Je vis un homme mendier entre les voitures arrêtées au feu rouge, sur une grande place carrée de Madrid, au pied du musée archéologique. Cet homme n’avait pas de bras. Sur son torse nu pendait une boîte de conserve qui lui servait de sébile et qu’il balançait lamentablement par des mouvements de tout son corps, et les conducteurs, quand le feu redémarra, l’évitèrent, le renvoyant vers le bord du trottoir, vers la marge de leur trajet, au moyen d’à-coups saccadés du volant et de coups de klaxons.

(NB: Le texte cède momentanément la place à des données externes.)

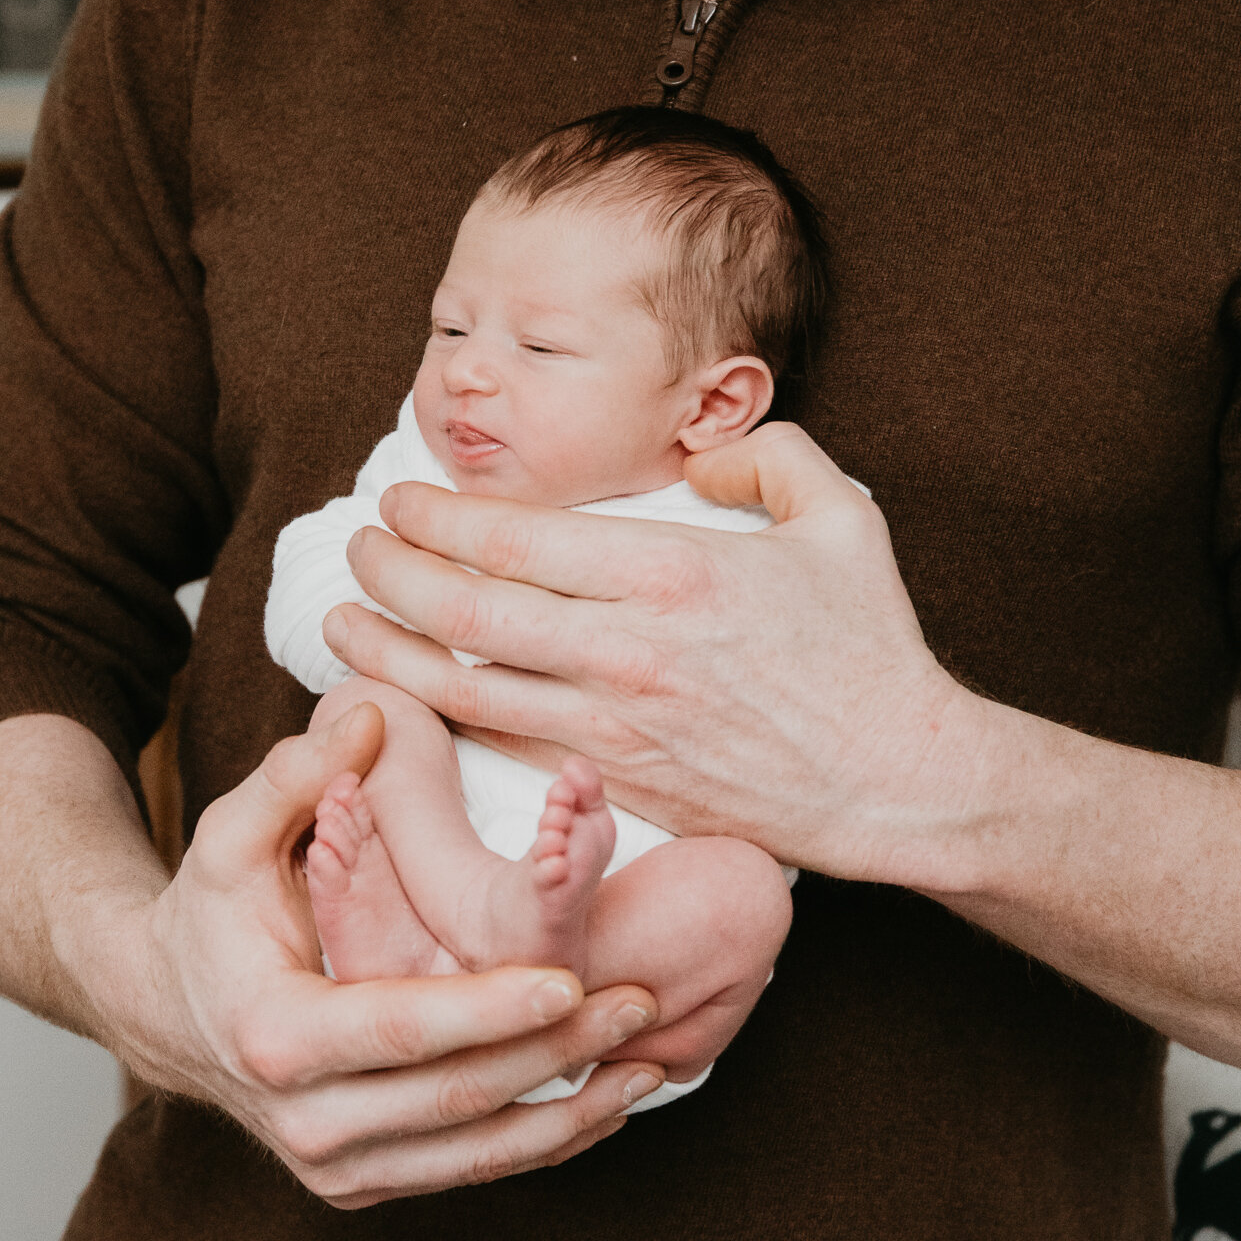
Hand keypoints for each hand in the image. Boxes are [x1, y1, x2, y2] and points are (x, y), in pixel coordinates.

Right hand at [114, 702, 664, 1206]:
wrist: (165, 1012)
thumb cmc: (212, 910)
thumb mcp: (232, 835)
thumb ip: (298, 778)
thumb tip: (370, 721)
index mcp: (275, 1036)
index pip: (403, 1029)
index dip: (490, 1009)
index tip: (571, 980)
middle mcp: (304, 1122)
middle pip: (454, 1098)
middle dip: (556, 1052)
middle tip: (640, 1002)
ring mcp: (335, 1166)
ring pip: (473, 1153)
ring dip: (568, 1113)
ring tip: (648, 1063)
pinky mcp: (364, 1182)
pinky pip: (468, 1169)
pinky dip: (540, 1141)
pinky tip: (604, 1103)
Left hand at [324, 424, 984, 882]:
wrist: (900, 779)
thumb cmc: (872, 646)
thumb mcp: (840, 515)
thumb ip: (766, 455)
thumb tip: (699, 455)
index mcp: (672, 569)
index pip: (514, 535)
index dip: (437, 516)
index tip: (400, 499)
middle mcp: (628, 649)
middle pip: (468, 607)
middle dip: (392, 572)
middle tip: (357, 547)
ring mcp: (615, 727)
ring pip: (466, 686)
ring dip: (390, 652)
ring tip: (341, 624)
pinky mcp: (619, 786)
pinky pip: (506, 748)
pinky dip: (443, 721)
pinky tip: (407, 699)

Je vis, sous une tente aux tissus de couleurs, se tenir l’assemblée d’un village. La trame des tapis était usée, les bleus turquoise, les rouges sombres, commençaient à passer sur les tentures tendues sur le grand côté du fond, sur les deux petits côtés, sur le toit en pente – l’autre grand côté était grand ouvert. Les arbres n’étaient pas aussi grands ici qu’au bord du fleuve Sénégal, bien qu’on soit seulement quelques kilomètres plus au nord. La végétation était rabougrie. Les observateurs étrangers s’étaient assis avec les membres du parti d’opposition venus affirmer leur soutien aux paysans du lieu, à qui le leader demanda d’exprimer, chacun et sans crainte, ses revendications. Un jeune homme commença en arabe standard – celui de la télé – et le leader l’interrompit pour lui dire de s’exprimer en hassanya, le dialecte du pays, que chacun comprendrait, les plus vieux, les moins instruits. Le jeune homme parla des papiers d’identité que l’état civil leur refusait, des cartes d’électeurs qu’ils ne pouvaient obtenir. Le leader opina. La délégation étrangère écoutait attentivement. Puis une vieille femme se leva. Ce qu’il nous faut, dit-elle (un interprète traduisait en français et en anglais), c’est une clôture. Ils n’avaient pas, dans ce village, assez d’argent pour une clôture. Pour une simple clôture qui empêcherait les animaux faméliques de divaguer, de brouter en herbe les plantations vivrières.
Je vis le rouge monter dans le ciel de Paris, des volutes s’élever en nuages, une foule anxieuse pointer menton, regard, dans la même direction, la flèche de la cathédrale s’effondrer, toute la foule pousser la même plainte à l’unisson. Dans cette foule un homme se balançait d’un pied sur l’autre. Il portait des lunettes carrées et n’avait d’autre bagage qu’une pochette contenant quelques partitions usées. Il venait pour chanter. Il venait travailler. Le cordon de police, et plus loin les pompiers, le tenaient éloigné du bâtiment dont il connaissait chaque écho, chaque angle, chaque sirène des ambulances de l’hôpital voisin. Sa cathédrale qui s’embrasait. Son quotidien qui d’un instant devenait la cendre des siècles. Il n’eut pas tout de suite l’idée de filmer.
Je vis de l’écume sur la ligne de contact entre la Seine et le talus du bord, des bulles se formaient, éclataient et dessinaient des lignes souples et blanches à la surface de l’eau, au pied du calcaire des rives, des fougères, des arbrisseaux. Un homme vêtu de kaki sortit d’une voiture. Il portait des bottes en caoutchouc. Il s’arrêta un moment au-dessus de l’eau, scruta la surface, attendit, attendit encore, n’observa aucun poisson. Les mains sur les hanches, il regarda les formes cylindriques de la centrale à béton qui surplombait la rive. Elle servait à la construction de la nouvelle ligne du RER. Il regagna sa voiture, pensif. Il conviendrait de revenir avec des éprouvettes. La liste des gens à contacter commença à s’aligner dans sa tête.